In response to requests from Member States and the recommendations of the Taskforce on WHO-CSO engagement, WHO, UHC2030, the Governance Collaborative, and the UHC Partnership recently released a handbook. This guidance document was jointly developed with civil society actors, Member State representatives, and academia through the Social Participation Technical Network.  

The Handbook on Social Participation for UHC provides specific best practice guidance to policy-makers on how to meaningfully engage with the population, communities, and civil society for policy- and decision-making.

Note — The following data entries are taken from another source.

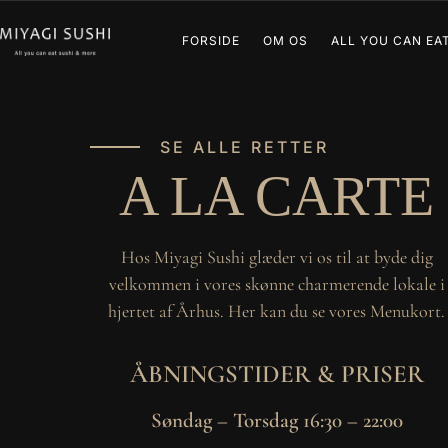
FORSIDE
OM OS
ALL YOU CAN EAT
SE ALLE RETTER
A LA CARTE
Hos Miyagi Sushi glæder vi os til at byde dig
velkommen i vores skønne charmerende lokale i
hjertet af Århus. Her kan du se vores Menukort.
ÅBNINGSTIDER & PRISER
Søndag – Torsdag 16:30 – 22:00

Voice, agency, empowerment - handbook on social participation for universal health coverage

The handbook was launched on 31 May 2021. The link to the session recording can be accessed here


Advisory bodies supporting handbook development

The Social Participation Technical Network (SPTN) was convened in February 2019 as a joint venture between WHO, the Health Systems Governance Collective and UHC2030 to guide the development of the handbook. It is comprised of representatives of member states (1/3 of members), civil society (1/3), international organizations and academia (1/3). Its role has been to discuss and agree the core content of the book, review different draft versions of chapters, and advise on dissemination and implementation. In addition, a WHO internal advisory group on community participation was convened for an additional steer to the handbook.  This group is comprised of specialists from WHO’s vertical programme departments whose work focuses on community engagement and mobilization.